- TEXT PROVIDED -
Ticket to Write: Traveling with Siri leads to unlikely destinations
First, let me say that I do not actually believe that Siri has ever tried to kill me.
I know that my digital iPhone assistant is not sentient and has no feelings for me at all — which may or may not be worse than murderous hatred. The precarious situations in which she occasionally embroils me are never really life-threatening.
Be that as it may, Siri, at times, leaves something to be desired as a co-pilot and navigator.
On one recent trip, I was trying to find a route from Tennessee across the Mississippi River to New Madrid, Missouri, and the earthquake museum therein. Siri wanted to go by boat.
At the time, this suggestion seemed reasonable. The nearest bridge was 40 miles away. Siri assured me that a ferry would probably be running from the small Kentucky town where she was leading me.
It was late in the day when we arrived at the isolated, and empty, ferry dock. I pressed an unlikely looking “call” button screwed to a telephone pole and waited.
Much to my delight, the ferry soon appeared and docked. Then the captain immediately climbed down from his cabin, exited the ferry and continued on toward a parking lot at the top of the hill.
The mate assured me that we’d be starting soon on the day’s last crossing. But the captain first needed to either call his doctor or retrieve medicine from his truck (I’m unclear on this point) because he had been bitten by a spider while re-stowing life jackets — something they never warn you about in those Coast Guard-mandated safety drills.
Eventually the captain, limping slightly, returned, and the four of us (counting Siri) proceeded slowly across the river.

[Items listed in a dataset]
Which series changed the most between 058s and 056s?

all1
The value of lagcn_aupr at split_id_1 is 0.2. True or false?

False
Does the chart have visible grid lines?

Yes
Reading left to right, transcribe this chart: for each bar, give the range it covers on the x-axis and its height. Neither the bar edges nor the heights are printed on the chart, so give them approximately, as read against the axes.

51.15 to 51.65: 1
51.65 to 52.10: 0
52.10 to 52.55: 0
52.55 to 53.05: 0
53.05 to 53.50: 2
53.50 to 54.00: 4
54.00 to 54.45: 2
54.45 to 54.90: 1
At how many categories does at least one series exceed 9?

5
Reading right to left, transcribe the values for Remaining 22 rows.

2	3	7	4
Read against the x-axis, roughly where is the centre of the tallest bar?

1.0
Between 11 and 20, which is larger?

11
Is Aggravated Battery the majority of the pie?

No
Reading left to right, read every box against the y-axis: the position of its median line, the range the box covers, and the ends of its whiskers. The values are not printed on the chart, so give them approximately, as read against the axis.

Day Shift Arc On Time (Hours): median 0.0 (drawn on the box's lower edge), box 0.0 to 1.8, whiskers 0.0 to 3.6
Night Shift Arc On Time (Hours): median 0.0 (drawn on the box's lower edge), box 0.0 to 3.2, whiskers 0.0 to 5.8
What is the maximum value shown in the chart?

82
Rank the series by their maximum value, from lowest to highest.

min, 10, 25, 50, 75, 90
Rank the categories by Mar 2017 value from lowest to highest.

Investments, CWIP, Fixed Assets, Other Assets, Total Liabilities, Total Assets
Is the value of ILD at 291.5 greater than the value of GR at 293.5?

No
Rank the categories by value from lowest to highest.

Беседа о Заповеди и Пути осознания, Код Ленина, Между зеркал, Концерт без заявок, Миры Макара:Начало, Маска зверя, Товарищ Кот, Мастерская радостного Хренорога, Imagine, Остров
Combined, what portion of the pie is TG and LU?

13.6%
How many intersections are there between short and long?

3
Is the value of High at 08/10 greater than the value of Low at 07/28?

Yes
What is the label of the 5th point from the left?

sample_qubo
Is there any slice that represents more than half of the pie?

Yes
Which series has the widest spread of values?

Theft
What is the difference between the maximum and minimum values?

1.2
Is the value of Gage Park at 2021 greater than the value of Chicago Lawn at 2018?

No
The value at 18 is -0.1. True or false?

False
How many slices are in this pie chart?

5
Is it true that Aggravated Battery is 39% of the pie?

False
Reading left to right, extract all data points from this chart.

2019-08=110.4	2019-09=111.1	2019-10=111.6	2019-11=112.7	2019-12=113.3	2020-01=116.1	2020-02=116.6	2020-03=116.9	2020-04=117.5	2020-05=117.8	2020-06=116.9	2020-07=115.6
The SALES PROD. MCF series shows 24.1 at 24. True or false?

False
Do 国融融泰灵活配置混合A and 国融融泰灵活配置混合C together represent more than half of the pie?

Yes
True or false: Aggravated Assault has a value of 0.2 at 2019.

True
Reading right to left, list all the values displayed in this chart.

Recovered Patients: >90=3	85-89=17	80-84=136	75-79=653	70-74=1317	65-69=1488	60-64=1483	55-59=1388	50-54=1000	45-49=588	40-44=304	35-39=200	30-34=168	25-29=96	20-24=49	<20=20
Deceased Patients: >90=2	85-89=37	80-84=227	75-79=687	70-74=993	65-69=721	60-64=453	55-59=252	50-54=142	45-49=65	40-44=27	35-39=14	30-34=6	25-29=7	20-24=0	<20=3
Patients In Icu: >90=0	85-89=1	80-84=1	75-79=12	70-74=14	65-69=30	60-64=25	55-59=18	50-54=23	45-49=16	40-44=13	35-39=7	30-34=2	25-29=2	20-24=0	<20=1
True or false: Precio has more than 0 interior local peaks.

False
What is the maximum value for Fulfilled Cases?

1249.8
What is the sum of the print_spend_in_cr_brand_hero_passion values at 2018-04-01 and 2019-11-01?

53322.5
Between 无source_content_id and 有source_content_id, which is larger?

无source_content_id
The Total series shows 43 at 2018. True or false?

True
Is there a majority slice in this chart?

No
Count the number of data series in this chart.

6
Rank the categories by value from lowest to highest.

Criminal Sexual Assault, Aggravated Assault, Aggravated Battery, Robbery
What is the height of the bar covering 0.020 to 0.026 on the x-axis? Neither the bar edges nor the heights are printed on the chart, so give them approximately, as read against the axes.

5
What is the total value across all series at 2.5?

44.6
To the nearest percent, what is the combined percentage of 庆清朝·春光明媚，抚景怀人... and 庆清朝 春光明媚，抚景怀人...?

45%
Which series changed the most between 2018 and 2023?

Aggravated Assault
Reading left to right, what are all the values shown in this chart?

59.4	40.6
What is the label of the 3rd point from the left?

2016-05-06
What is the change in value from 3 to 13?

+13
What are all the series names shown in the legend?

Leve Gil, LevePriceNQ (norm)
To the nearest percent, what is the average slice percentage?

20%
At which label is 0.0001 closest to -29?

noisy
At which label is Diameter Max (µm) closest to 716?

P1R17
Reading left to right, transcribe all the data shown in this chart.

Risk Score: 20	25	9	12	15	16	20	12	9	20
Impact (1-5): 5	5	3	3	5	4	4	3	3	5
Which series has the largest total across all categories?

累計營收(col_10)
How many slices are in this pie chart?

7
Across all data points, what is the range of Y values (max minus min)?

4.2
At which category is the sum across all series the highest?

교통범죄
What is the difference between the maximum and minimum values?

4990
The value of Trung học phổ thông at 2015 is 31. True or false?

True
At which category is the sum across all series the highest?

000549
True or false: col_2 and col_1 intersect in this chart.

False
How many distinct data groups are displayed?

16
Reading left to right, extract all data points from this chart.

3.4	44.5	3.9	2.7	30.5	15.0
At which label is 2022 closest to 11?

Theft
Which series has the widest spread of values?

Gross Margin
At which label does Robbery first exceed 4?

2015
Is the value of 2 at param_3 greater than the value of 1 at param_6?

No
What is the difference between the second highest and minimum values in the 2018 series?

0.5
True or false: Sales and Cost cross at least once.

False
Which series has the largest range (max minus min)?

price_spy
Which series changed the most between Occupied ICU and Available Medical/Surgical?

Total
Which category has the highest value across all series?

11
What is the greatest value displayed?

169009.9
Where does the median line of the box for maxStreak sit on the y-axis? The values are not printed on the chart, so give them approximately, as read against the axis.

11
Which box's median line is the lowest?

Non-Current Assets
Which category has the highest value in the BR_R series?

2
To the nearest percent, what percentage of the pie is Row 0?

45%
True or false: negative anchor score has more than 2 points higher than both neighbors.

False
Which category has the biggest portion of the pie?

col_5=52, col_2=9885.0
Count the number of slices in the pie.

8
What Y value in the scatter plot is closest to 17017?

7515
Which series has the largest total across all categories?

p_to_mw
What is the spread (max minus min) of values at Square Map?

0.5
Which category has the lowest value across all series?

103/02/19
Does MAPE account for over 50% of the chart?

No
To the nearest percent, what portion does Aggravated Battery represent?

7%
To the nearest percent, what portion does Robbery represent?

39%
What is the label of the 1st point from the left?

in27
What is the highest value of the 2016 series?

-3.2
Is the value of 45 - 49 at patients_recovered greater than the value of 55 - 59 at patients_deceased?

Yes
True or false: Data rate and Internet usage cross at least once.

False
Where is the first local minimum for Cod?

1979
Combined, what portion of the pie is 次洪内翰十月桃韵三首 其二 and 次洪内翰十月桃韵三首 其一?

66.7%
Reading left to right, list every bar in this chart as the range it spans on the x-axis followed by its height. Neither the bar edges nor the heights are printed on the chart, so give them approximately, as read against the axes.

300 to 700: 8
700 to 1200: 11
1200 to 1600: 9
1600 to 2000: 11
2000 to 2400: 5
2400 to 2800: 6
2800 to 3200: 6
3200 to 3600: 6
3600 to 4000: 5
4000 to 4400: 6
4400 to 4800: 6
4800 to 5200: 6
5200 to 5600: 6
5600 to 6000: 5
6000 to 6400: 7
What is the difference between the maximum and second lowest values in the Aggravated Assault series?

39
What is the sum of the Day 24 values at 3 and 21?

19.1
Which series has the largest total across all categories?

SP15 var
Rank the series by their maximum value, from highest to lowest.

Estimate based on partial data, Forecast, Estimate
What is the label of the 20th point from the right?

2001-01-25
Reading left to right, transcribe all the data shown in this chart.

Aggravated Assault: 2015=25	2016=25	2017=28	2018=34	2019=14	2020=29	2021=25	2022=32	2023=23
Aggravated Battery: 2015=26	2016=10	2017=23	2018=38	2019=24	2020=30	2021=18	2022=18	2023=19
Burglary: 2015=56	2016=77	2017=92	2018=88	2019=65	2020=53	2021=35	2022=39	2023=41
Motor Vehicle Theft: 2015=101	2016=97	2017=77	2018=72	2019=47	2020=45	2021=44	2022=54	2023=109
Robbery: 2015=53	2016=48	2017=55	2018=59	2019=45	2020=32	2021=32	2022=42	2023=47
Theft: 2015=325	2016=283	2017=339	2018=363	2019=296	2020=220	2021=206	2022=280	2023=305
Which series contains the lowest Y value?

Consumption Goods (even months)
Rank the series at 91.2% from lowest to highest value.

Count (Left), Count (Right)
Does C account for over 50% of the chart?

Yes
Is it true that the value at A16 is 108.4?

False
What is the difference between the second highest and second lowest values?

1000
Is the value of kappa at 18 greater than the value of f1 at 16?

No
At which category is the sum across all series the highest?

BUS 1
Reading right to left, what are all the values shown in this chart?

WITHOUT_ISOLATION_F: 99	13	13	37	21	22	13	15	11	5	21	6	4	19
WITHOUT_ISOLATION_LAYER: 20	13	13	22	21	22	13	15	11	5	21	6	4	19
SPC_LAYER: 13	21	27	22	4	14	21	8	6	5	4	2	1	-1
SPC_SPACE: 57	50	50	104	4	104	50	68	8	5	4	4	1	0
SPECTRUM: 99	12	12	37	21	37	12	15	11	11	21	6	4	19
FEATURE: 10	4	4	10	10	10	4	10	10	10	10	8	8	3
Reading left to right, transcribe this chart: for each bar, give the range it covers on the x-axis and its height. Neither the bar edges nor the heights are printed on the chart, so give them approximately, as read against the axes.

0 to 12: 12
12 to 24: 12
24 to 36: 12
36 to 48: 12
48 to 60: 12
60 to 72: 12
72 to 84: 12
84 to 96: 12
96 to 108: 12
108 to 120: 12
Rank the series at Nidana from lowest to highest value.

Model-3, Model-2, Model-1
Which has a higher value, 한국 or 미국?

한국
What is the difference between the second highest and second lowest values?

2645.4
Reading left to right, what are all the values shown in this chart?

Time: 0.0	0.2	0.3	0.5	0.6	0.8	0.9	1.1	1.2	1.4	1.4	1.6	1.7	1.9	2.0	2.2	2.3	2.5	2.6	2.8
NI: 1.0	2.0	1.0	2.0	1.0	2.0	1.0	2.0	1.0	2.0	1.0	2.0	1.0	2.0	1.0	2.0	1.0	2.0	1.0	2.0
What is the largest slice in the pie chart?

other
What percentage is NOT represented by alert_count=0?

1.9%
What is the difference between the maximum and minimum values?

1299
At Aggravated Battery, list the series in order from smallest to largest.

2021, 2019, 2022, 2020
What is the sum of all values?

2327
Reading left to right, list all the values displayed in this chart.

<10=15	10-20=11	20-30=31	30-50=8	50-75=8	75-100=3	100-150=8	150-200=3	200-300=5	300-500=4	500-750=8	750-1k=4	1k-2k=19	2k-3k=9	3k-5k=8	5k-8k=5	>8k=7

- INSTRUCTIONS -
a) Name every U.S. state mentioned in the piece about traveling with Siri.
b) Write the next few paragraphs of the column about traveling with Siri, picking up after the ferry sets out across the river.
This material has no connection to the text.

- TASK-BY-TASK RESULTS -
a) Tennessee, Missouri, Kentucky

b)
While Siri certainly cannot be blamed for the spider delay, what came next, I think it’s safe to say, was mostly her fault. After we exited the ferry, my co-pilot confidently directed me 27 miles up a narrow, sketchy road, past vast acres of emptiness, to a “road closed” sign.
Siri had no other ideas.
I’d had plenty of gas to drive directly to New Madrid and the gas station I would have surely found there, but not enough to cavort around unmarked single-lane gravel roads through the cornstalk-infested Mississippi floodplain.
Siri suggested a gas station on the other side of the river, but I would have had to swim for it. And then I lost both my temper and my signal.
Steaming, I doubled back to a tiny crossroads and turned in the direction of what I hoped was civilization.
The gas gauge warning light came on about the time the museum was closing in New Madrid. I was seriously considering the ramifications of spending the night in the car when Siri awoke from hibernation and routed me, supposedly, toward an intersection with Interstate 55, 17 miles away.
I knew I’d never make it. I considered calling AAA; perhaps a real person could someday locate me, or my body, wherever the heck I was.
Then fate, which has generally been kinder to me than Apple has, stepped in. At a pull-off in the middle of all the nothingness, a gas pump suddenly manifested, like an angel.
It was a co-op, but the credit card scanner cheerfully approved my purchase.
“See that?” I said to Siri. “That’s how electronics are supposed to work.”
She sulked for the rest of the trip.